Approaching questions from different perspectives holds the potential to enrich research and open new areas of inquiry. For example, economics' "rational choice model" of human behavior assumes that "whatever you plan to do, you'll carry out those plans," said O'Donoghue. "In contrast, psychology says when it comes time to carry out those plans, you tend to indulge immediate gratification. That's begun to convince economists that this idea of people sticking to their plans may not be the best assumption."
JDSB team member Dan Benjamin, assistant professor of economics, added: "It's been inspirational talking on a regular basis with such an amazing group of social scientists. A number of us have worked on the topic of social preferences. Throughout this year we have workshops planned to explore themes of common interest among the group. A lot of collaborations are going to come out of those workshops."
Benjamin spends about half his time in the institute's Myron Taylor Hall offices. "I have been surprised to find out what our colleagues in the Law School are doing that overlap with things I've been thinking about," he said. "Law is a field that is defined by its topic rather than its methodology. It uses methodologies from a variety of fields, and I've learned a lot about what issues are important for law researchers."
David Dunning, professor of psychology, and Peter Enns, assistant professor of government, are meeting to discuss how to incorporate more ideas from psychology into public opinion research. Dunning and O'Donoghue have plans to discuss the role of immediate emotions in decision making.
In the final year of the project, O'Donoghue said, participants will take stock of their progress and look for ways to establish long-term collaborations. Thus far, he said, "Our project has been very successful. We're really able to connect with each other. I know that I have learned a lot, and my students have also benefited."

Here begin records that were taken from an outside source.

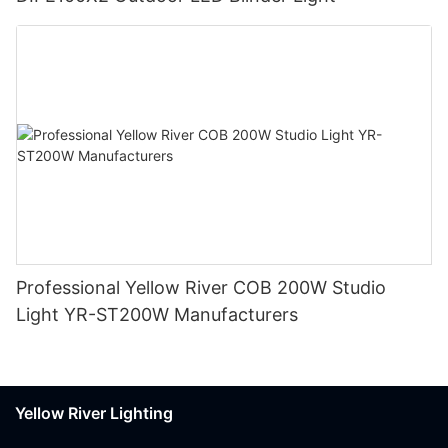
Professional Yellow River COB 200W Studio
Light YR-ST200W Manufacturers
Yellow River Lighting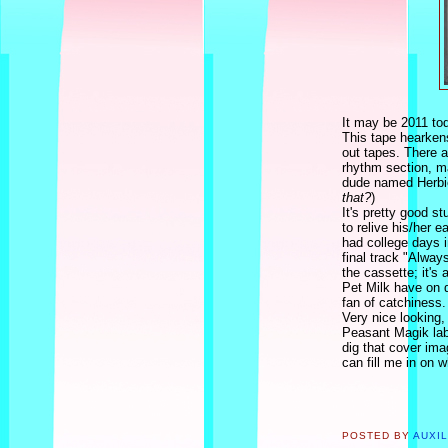
It may be 2011 toda
This tape hearken
out tapes. There a
rhythm section, m
dude named Herbie
that?
)
It's pretty good s
to relive his/her 
had college days i
final track "Alway
the cassette; it's
Pet Milk have on di
fan of catchiness.
Very nice looking,
Peasant Magik labe
dig that cover im
can fill me in on w
POSTED BY
AUXI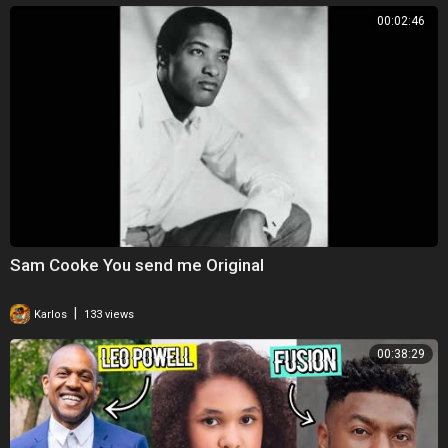
00:02:46
Sam Cooke You send me Original
|
Karlos
133 views
00:38:29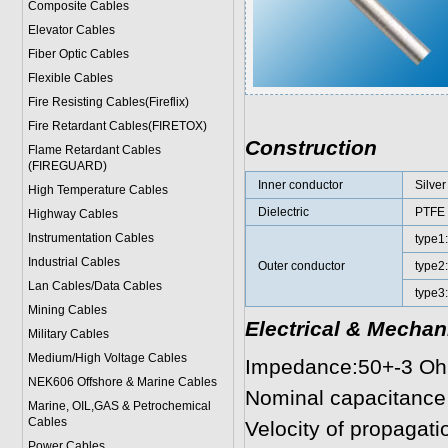
Composite Cables
Elevator Cables
Fiber Optic Cables
Flexible Cables
Fire Resisting Cables(Fireflix)
Fire Retardant Cables(FIRETOX)
Construction
Flame Retardant Cables
(FIREGUARD)
Inner conductor
Silver
High Temperature Cables
Dielectric
PTFE
Highway Cables
Instrumentation Cables
type1
Industrial Cables
Outer conductor
type2:
Lan Cables/Data Cables
type3:
Mining Cables
Electrical & Mechan
Military Cable
s
Medium/High Voltage Cables
Impedance:50+-3 O
NEK606 Offshore & Marine Cable
s
Nominal capacitance
Marine, OIL,GAS & Petrochemical
Cables
Velocity of propagatio
Power Cable
s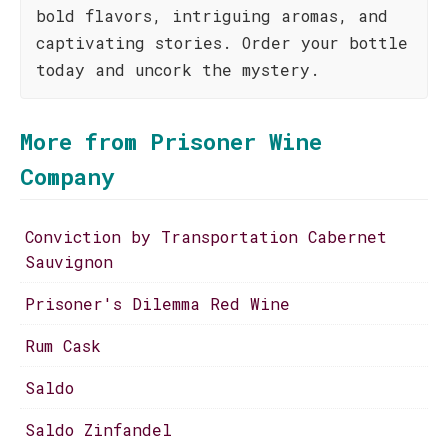
bold flavors, intriguing aromas, and
captivating stories. Order your bottle
today and uncork the mystery.
More from Prisoner Wine
Company
Conviction by Transportation Cabernet
Sauvignon
Prisoner's Dilemma Red Wine
Rum Cask
Saldo
Saldo Zinfandel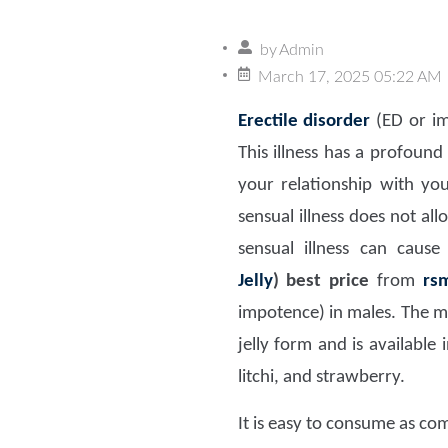
by
Admin
March 17, 2025 05:22 AM
Erectile disorder
(ED or im
This illness has a profoun
your relationship with y
sensual illness does not a
sensual illness can caus
Jelly
)
best price
from
rs
impotence) in males. The m
jelly form and is available
litchi, and strawberry.
It is easy to consume as com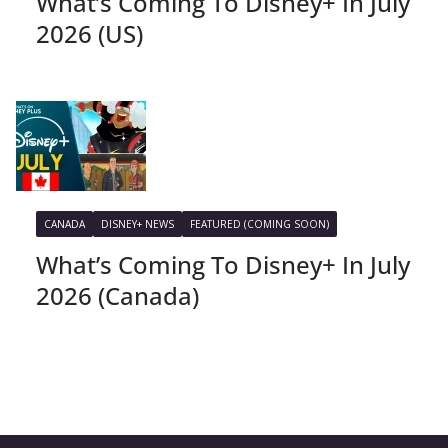
What’s Coming To Disney+ In July
2026 (US)
CANADA
DISNEY+ NEWS
FEATURED (COMING SOON)
What’s Coming To Disney+ In July
2026 (Canada)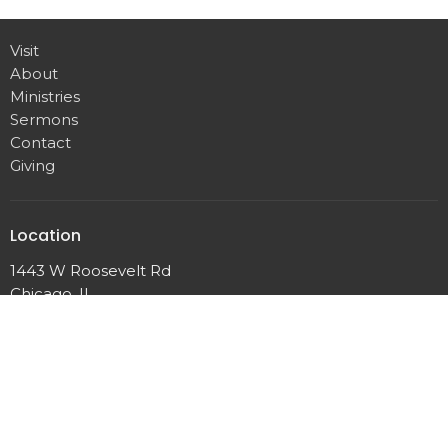
Visit
About
Ministries
Sermons
Contact
Giving
Location
1443 W Roosevelt Rd
Chicago, IL
60608
View Map
Contact
Email
:
info@immanuel-baptist.net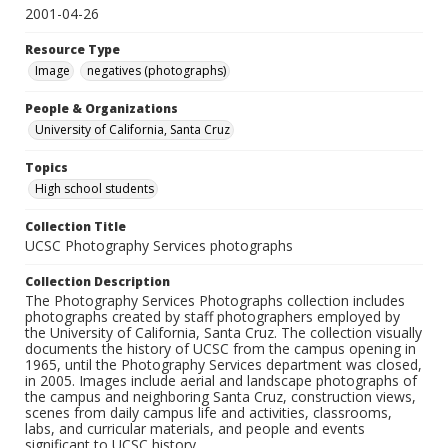
2001-04-26
Resource Type
Image
negatives (photographs)
People & Organizations
University of California, Santa Cruz
Topics
High school students
Collection Title
UCSC Photography Services photographs
Collection Description
The Photography Services Photographs collection includes
photographs created by staff photographers employed by
the University of California, Santa Cruz. The collection visually
documents the history of UCSC from the campus opening in
1965, until the Photography Services department was closed,
in 2005. Images include aerial and landscape photographs of
the campus and neighboring Santa Cruz, construction views,
scenes from daily campus life and activities, classrooms,
labs, and curricular materials, and people and events
significant to UCSC history.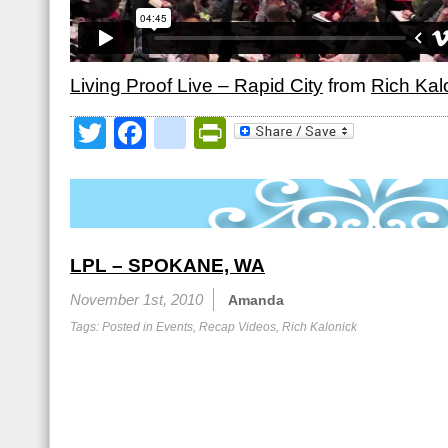
Living Proof Live – Rapid City
from
Rich Kal
Twitter
Facebook
google_bookmark
PrintFriendly
LPL – SPOKANE, WA
November 1st, 2010
Amanda
Tags: Posted in
Events
,
Recap Videos
,
Rich Kalonick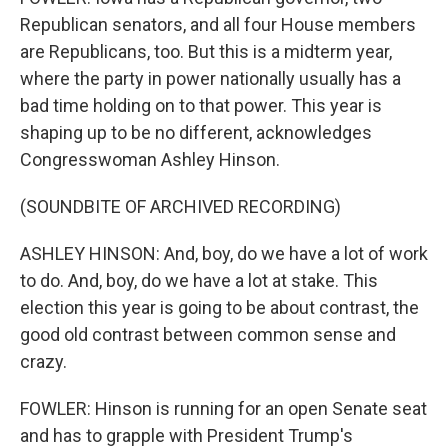
Republican senators, and all four House members
are Republicans, too. But this is a midterm year,
where the party in power nationally usually has a
bad time holding on to that power. This year is
shaping up to be no different, acknowledges
Congresswoman Ashley Hinson.
(SOUNDBITE OF ARCHIVED RECORDING)
ASHLEY HINSON: And, boy, do we have a lot of work
to do. And, boy, do we have a lot at stake. This
election this year is going to be about contrast, the
good old contrast between common sense and
crazy.
FOWLER: Hinson is running for an open Senate seat
and has to grapple with President Trump's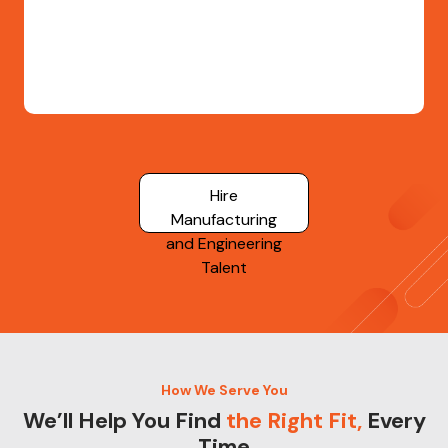
Hire
Manufacturing
and Engineering
Talent
How We Serve You
We’ll Help You Find
the Right Fit,
Every
Time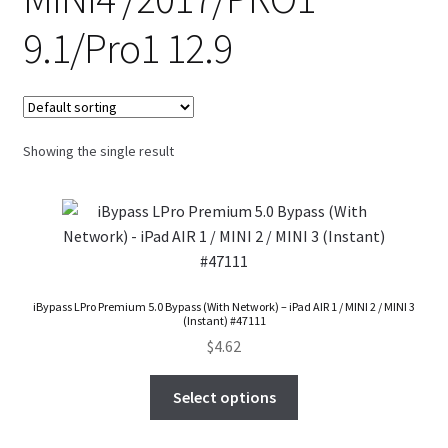
FAQs Page
9.1/Pro1 12.9
Home
Knowledge-Base
Showing the single result
My Account
Order Status
Our Business Partner
iBypass LPro Premium 5.0 Bypass (With Network) – iPad AIR 1 / MINI 2 / MINI 3
(Instant) #47111
Products
$
4.62
Server Service List
Select options
Shop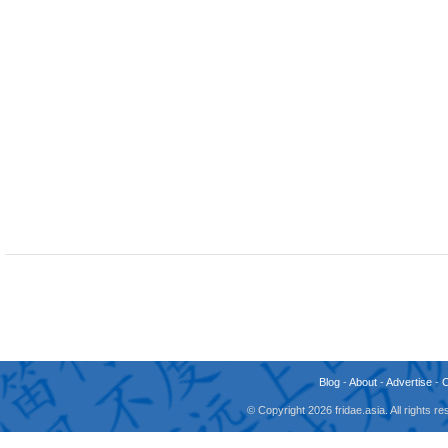
Blog
-
About
-
Advertise
-
© Copyright 2026 fridae.asia. All rights 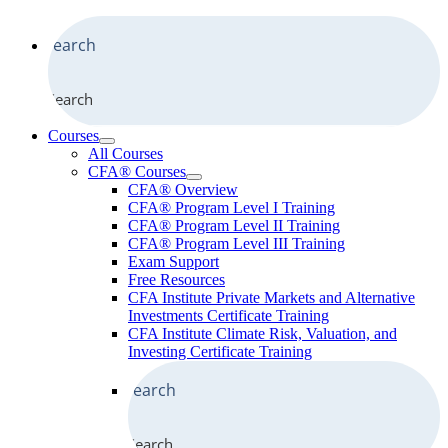
Search
Courses
All Courses
CFA® Courses
CFA® Overview
CFA® Program Level I Training
CFA® Program Level II Training
CFA® Program Level III Training
Exam Support
Free Resources
CFA Institute Private Markets and Alternative
Investments Certificate Training
CFA Institute Climate Risk, Valuation, and
Investing Certificate Training
Search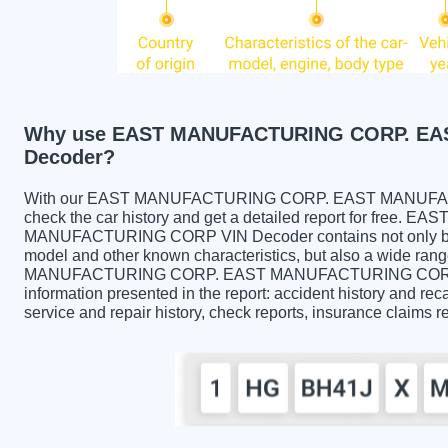
Why use EAST MANUFACTURING CORP. EA
Decoder?
With our EAST MANUFACTURING CORP. EAST MANUFACT
check the car history and get a detailed report for fr
MANUFACTURING CORP VIN Decoder contains not only basic
model and other known characteristics, but also a wide rang
MANUFACTURING CORP. EAST MANUFACTURING CORP VIN
information presented in the report: accident history and reca
service and repair history, check reports, insurance claims 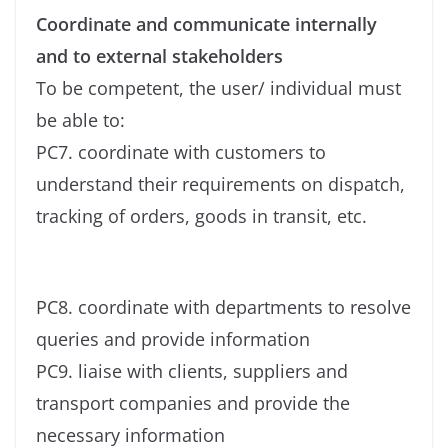
Coordinate and communicate internally
and to external stakeholders
To be competent, the user/ individual must
be able to:
PC7. coordinate with customers to
understand their requirements on dispatch,
tracking of orders, goods in transit, etc.
PC8. coordinate with departments to resolve
queries and provide information
PC9. liaise with clients, suppliers and
transport companies and provide the
necessary information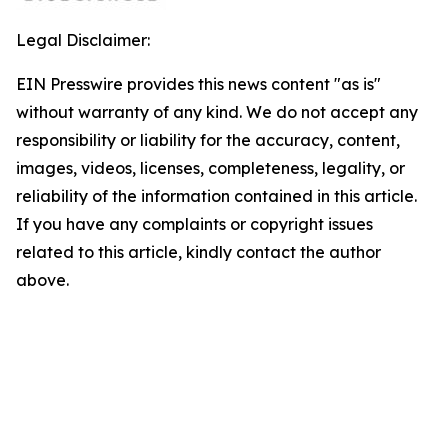
Legal Disclaimer:
EIN Presswire provides this news content "as is"
without warranty of any kind. We do not accept any
responsibility or liability for the accuracy, content,
images, videos, licenses, completeness, legality, or
reliability of the information contained in this article.
If you have any complaints or copyright issues
related to this article, kindly contact the author
above.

Because of JDSB, Reyna has an active collaboration with Law School faculty members Valerie Hans, an expert on the jury system, and Jeff Rachlinski, who specializes in judge decision making. "We are writing a paper together for a special issue of Cornell's Journal of Empirical Legal Studies -- which has been a groundbreaker in advocating [for] the use of social science evidence and scientific data in law," Reyna said.
The three scholars looked at situations in which jurors determine monetary jury awards. It is built on Reyna's work in numeracy, or literacy with numbers.
"There is widespread innumeracy in the United States," Reyna said. "It's estimated that over 93 million people are not sufficiently numerate to make everyday decisions, for example to calculate the dosage of medication they would give their child based on body weight. That's been shown to influence things like health care and other kinds of important outcomes."
They asked such questions as: How do juries come up with damage award numbers? Are the numbers coherent? Are they arrived at by rational decision making? How can jurors be helped to understand the magnitude of numbers to arrive at just, sound awards?
"I was able to combine the work that I have done on how people do and do not understand numbers with the expertise of my Law School colleagues," Reyna said. "We're creating a new area of research; amazingly, there's been almost no work done on it."